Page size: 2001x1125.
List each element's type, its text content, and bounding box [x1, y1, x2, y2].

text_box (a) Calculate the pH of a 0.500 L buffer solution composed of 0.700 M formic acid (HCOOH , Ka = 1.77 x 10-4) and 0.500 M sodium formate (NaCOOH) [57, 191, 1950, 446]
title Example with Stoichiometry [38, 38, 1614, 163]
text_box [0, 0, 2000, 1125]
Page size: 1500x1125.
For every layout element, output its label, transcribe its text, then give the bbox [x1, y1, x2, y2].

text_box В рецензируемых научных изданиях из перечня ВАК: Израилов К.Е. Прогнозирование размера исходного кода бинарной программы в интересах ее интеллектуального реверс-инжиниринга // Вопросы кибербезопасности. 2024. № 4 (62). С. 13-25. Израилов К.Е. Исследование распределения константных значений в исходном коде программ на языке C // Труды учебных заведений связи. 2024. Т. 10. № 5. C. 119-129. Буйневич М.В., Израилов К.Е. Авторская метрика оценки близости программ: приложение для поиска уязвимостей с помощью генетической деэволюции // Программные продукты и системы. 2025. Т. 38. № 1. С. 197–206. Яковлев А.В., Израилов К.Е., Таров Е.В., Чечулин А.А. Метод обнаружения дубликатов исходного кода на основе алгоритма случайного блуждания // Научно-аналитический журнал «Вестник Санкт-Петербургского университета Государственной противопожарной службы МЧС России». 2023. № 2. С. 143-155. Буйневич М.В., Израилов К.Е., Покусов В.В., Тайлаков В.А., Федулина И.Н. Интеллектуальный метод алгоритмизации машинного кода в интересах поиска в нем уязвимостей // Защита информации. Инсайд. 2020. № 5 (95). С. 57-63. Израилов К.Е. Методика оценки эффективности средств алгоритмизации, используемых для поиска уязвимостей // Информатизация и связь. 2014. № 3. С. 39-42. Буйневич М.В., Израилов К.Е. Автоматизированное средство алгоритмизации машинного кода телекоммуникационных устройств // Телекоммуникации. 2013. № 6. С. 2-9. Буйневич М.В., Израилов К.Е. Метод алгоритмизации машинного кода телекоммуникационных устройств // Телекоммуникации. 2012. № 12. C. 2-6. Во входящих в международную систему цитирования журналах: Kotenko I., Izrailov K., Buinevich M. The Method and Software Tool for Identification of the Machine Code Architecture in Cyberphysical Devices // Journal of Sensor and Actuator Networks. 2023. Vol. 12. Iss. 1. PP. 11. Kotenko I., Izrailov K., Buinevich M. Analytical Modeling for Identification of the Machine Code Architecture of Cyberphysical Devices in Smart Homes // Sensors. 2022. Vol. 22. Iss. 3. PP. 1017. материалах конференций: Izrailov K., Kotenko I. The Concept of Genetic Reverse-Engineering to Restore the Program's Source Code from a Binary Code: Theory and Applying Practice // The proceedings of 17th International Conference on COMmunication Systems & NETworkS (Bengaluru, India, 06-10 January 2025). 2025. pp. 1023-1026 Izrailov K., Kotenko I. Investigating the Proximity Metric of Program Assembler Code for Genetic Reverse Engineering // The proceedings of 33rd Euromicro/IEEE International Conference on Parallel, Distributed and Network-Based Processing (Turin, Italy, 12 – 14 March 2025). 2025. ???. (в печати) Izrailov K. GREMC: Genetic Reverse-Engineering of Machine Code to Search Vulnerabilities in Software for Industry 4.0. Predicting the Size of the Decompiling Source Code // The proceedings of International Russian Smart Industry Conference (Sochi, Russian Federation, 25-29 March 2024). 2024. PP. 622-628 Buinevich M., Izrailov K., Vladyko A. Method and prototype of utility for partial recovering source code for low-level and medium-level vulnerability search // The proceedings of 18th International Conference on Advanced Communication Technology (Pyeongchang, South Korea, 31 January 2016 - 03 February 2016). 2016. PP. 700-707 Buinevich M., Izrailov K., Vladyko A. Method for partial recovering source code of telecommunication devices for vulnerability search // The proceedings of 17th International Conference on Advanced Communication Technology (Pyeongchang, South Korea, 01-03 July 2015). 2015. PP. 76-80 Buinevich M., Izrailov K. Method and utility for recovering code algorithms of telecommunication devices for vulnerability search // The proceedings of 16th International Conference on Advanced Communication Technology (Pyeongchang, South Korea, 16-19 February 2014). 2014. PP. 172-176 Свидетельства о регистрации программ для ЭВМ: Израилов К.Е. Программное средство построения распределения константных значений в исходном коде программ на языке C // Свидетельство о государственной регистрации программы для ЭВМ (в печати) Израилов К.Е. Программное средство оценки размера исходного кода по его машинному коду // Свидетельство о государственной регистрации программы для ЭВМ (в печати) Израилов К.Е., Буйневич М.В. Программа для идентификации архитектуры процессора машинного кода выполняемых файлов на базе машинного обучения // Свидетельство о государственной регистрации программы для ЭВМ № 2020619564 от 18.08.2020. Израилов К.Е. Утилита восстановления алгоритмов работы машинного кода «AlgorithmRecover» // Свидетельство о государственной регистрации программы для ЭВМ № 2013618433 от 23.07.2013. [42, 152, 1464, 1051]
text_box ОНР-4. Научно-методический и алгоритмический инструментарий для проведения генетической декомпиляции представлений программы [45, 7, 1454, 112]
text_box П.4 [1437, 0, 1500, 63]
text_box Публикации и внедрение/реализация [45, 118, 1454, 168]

■ ■ ■ ■ ■

### Aim of the exercise:
Work through the material and count the lines containing "Page". Answer with the number alone.

### Problem solution:
2